Echoed Tiffany, who’s currently in quarantine on the West Coast, “I love Billie Joe’s version. I think it’s a lot of fun, and definitely has an edge. It’s a song that people can relate to during this time, and it has always had its own life, so it’s nice to see it making people happy in a cheeky way.”

While praising the “big-crunch guitars” of Armstrong’s interpretation, James recalled that the first time he heard “I Think We’re Alone Now” it sounded very different than all three hit versions. When the eventual producers of his recording, Cordell and Bo Gentry, presented the song to him, in December 1966, “It was a mid-tempo ballad. Bo played it on the piano and sang it, and it was slow … but as soon as he got to the hook, you could hear that it was a smash. It was the perfect kind of hook.

“We went into the studio a couple days later with Bo singing,” James continued, “And we sped it up. I just kind of automatically did that, and it became the signature sound of the record. Then, I did the vocal the afternoon of Christmas Eve 1966. What a Christmas present that was.”

It was also during that recording session that James originated the song’s trademark “alone now-ow” backing vocal in its chorus.
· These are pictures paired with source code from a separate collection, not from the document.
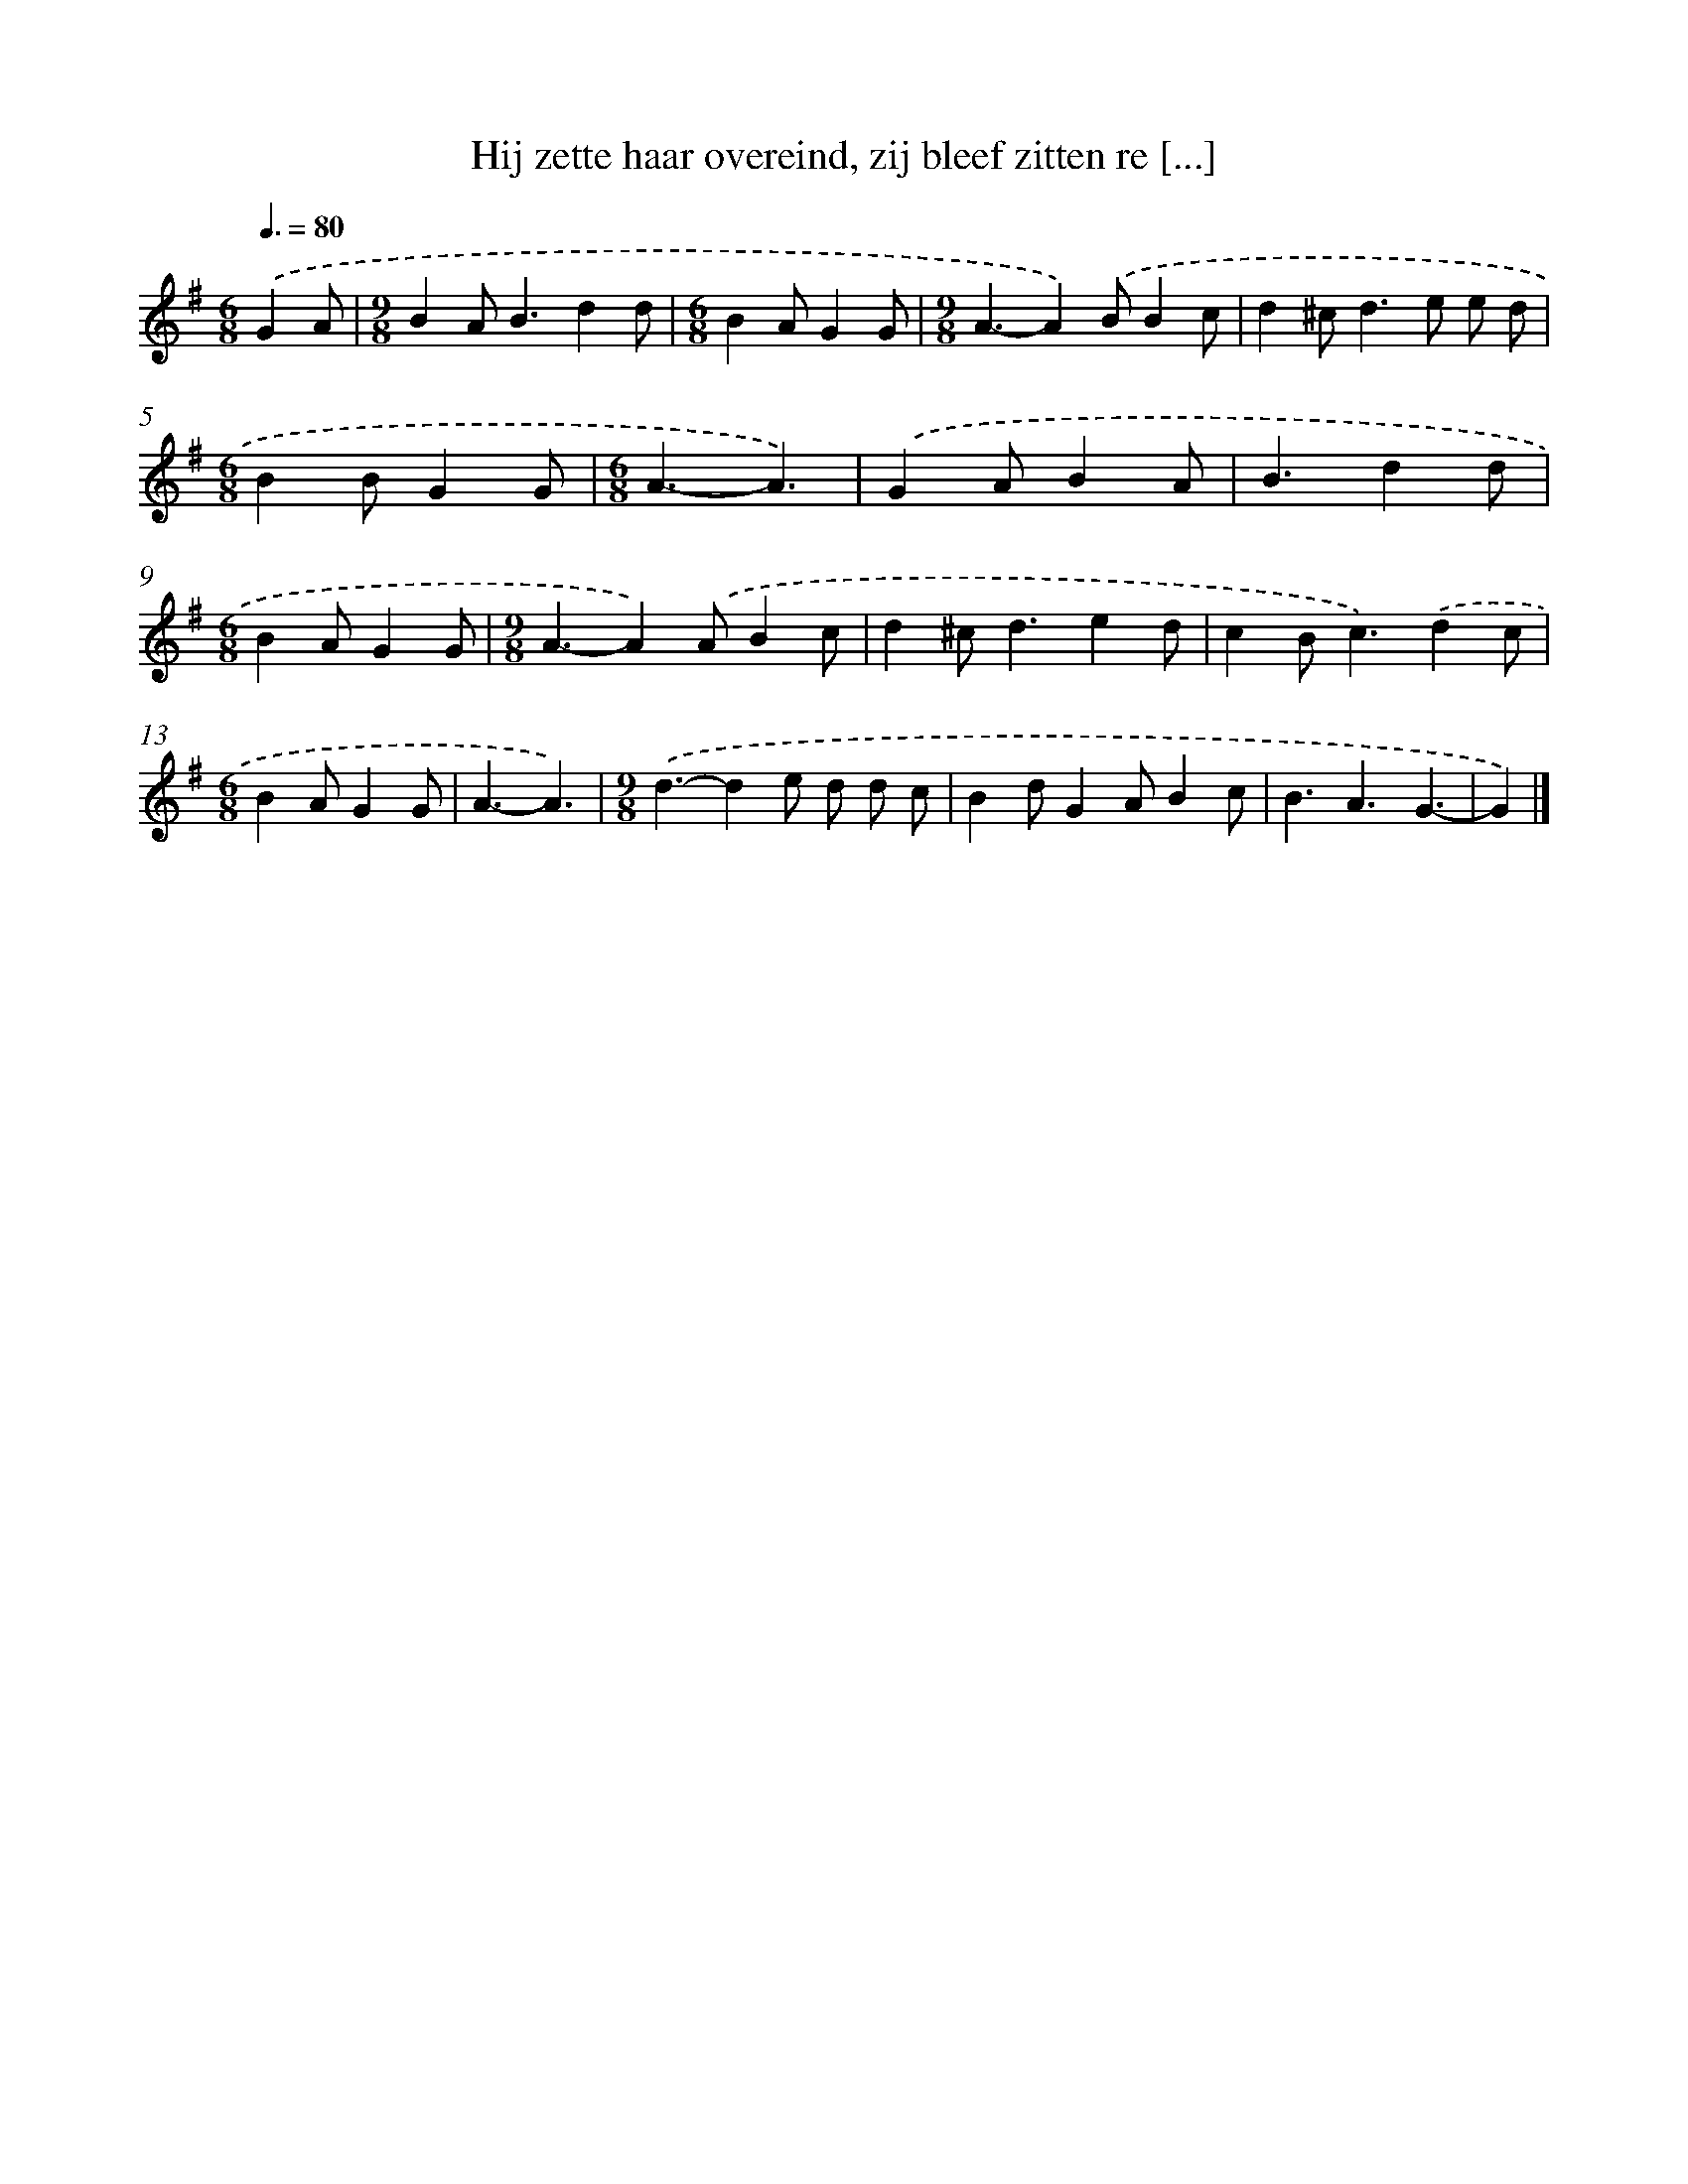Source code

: X: 1796
T: Hij zette haar overeind, zij bleef zitten re [...]
%%abc-version 2.0
%%abcx-abcm2ps-target-version 5.9.1 (29 Sep 2008)
%%abc-creator hum2abc beta
%%abcx-conversion-date 2018/11/01 14:35:45
%%humdrum-veritas 2102917240
%%humdrum-veritas-data 4115952508
%%continueall 1
%%barnumbers 0
L: 1/4
M: 6/8
Q: 3/8=80
K: G clef=treble
.('GA/ [I:setbarnb 1]|
[M:9/8]BA<Bdd/ |
[M:6/8]BA/GG/ |
[M:9/8]A3/-A).('B/Bc/ |
d^c<de/ e/ d/ |
[M:6/8]BB/GG/ |
[M:6/8]A3/-A3/) |
.('GA/BA/ |
B3/dd/ |
[M:6/8]BA/GG/ |
[M:9/8]A3/-A).('A/Bc/ |
d^c<ded/ |
cB<c).('dc/ |
[M:6/8]BA/GG/ |
A3/-A3/) |
[M:9/8].('d3/-de/ d/ d/ c/ |
Bd/GA/Bc/ |
B3/A3/G3/- |
G) |]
Similarly, Tiffany served up a more amped-up rendition than her synthesizer-driven original last year. “I was so thrilled when the video for my rock version hit 1 million YouTube views. Now, it has over 2 million. I’m very grateful and I never get tired of singing the song.”

“What’s amazing to me is how the song works lyrically, no matter the tempo,” said James, who released an acoustic version that hit the AC chart last summer. “It works as a ballad, it works as a teenage love song … and with a punk arrangement. Every musical generation has done ‘I Think We’re Alone Now.’ It’s fun watching all the different versions.”